Why trade unions are essential to credible price benchmarks
Workers and their trade unions must play a central role in the development and implementation of minimum price targets. Establishing the wage component through consultation and negotiation with trade unions ensures that benchmarks reflect legitimate, collectively agreed expectations rather than assumptions. Union involvement strengthens accountability by linking price targets to real improvements in wages and working conditions, supported by greater transparency on costing and prices. Sector‑wide coordination, including with unions, helps ensure that responsible pricing becomes an industry norm rather than a competitive disadvantage, grounded in respect for freedom of association and collective bargaining.
A moment to reassess what is possible
The report’s findings point to a clear conclusion: progress on wages, working conditions and environmental performance depends on addressing pricing directly. Tools like bottom‑up costing and minimum price targets do not offer a full solution, but they do show what responsible production actually costs, and where current practices fall short.
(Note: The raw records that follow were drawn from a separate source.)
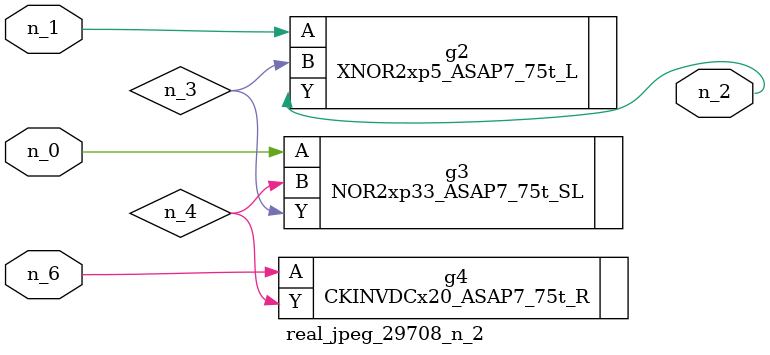
<source format=v>
module real_jpeg_29708_n_2 (n_6, n_1, n_0, n_2);

input n_6;
input n_1;
input n_0;

output n_2;

wire n_4;
wire n_3;

NOR2xp33_ASAP7_75t_SL g3 ( 
.A(n_0),
.B(n_4),
.Y(n_3)
);

XNOR2xp5_ASAP7_75t_L g2 ( 
.A(n_1),
.B(n_3),
.Y(n_2)
);

CKINVDCx20_ASAP7_75t_R g4 ( 
.A(n_6),
.Y(n_4)
);


endmodule
</source>
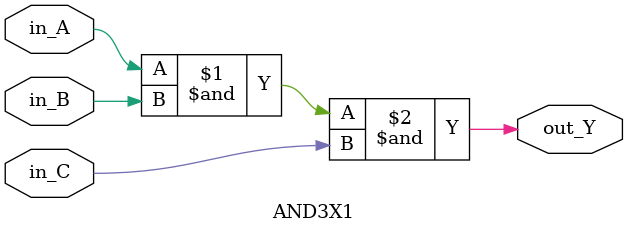
<source format=v>


`timescale 1ns / 1ps

module AND3X1 (

	// 1. port list
	in_A,
	in_B,
	in_C,
	out_Y
);

// 2. port declaratoon
input	in_A;
input	in_B;
input	in_C;
output	out_Y;

// 3. modeling(Gate Level Modeling)
//instantlate primitive gate
and and3X1 (out_Y, in_A, in_B, in_C);

endmodule

</source>
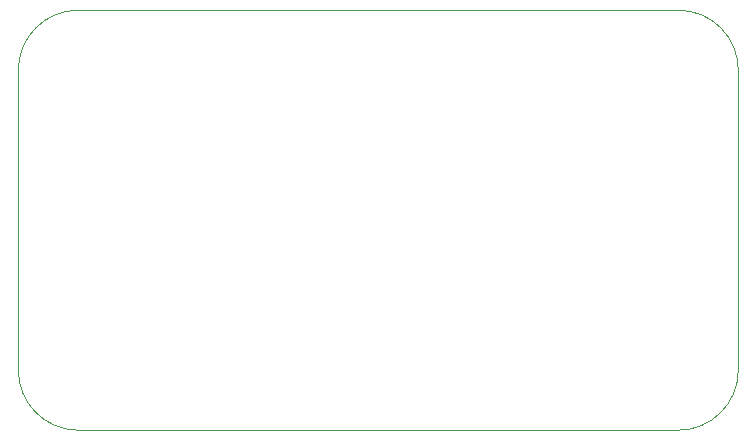
<source format=gbr>
G04 #@! TF.GenerationSoftware,KiCad,Pcbnew,5.1.8+dfsg1-1+b1*
G04 #@! TF.CreationDate,2021-02-01T12:52:58-06:00*
G04 #@! TF.ProjectId,DC_Amplifier,44435f41-6d70-46c6-9966-6965722e6b69,1.1.0*
G04 #@! TF.SameCoordinates,Original*
G04 #@! TF.FileFunction,Profile,NP*
%FSLAX46Y46*%
G04 Gerber Fmt 4.6, Leading zero omitted, Abs format (unit mm)*
G04 Created by KiCad (PCBNEW 5.1.8+dfsg1-1+b1) date 2021-02-01 12:52:58*
%MOMM*%
%LPD*%
G01*
G04 APERTURE LIST*
G04 #@! TA.AperFunction,Profile*
%ADD10C,0.050000*%
G04 #@! TD*
G04 APERTURE END LIST*
D10*
X127000000Y-71120000D02*
X76200000Y-71120000D01*
X132080000Y-101600000D02*
X132080000Y-76200000D01*
X76200000Y-106680000D02*
X127000000Y-106680000D01*
X71120000Y-76200000D02*
X71120000Y-101600000D01*
X132080000Y-101600000D02*
G75*
G02*
X127000000Y-106680000I-5080000J0D01*
G01*
X76200000Y-106680000D02*
G75*
G02*
X71120000Y-101600000I0J5080000D01*
G01*
X71120000Y-76200000D02*
G75*
G02*
X76200000Y-71120000I5080000J0D01*
G01*
X127000000Y-71120000D02*
G75*
G02*
X132080000Y-76200000I0J-5080000D01*
G01*
M02*

</source>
This creates space for a more honest and practical conversation across the fashion industry. Brands, suppliers, trade unions, and policymakers each have a role in shaping a sourcing model that is economically aligned with the commitments the sector has made, with worker representation essential to ensuring that pricing benchmarks are credible and grounded in real conditions.
From ETI’s tripartite perspective, this moment offers an opportunity to explore what a more stable and fair sourcing model could look like in practice. While the report provides one set of examples, the broader opportunity is for the industry to test approaches that support responsible production in real‑world conditions. ETI's work on responsible purchasing is increasingly integrated into our broader support for human rights due diligence. Where members are interested, ETI can help create space for these conversations and support the involvement of suppliers and trade unions in shaping practical and credible pathways forward.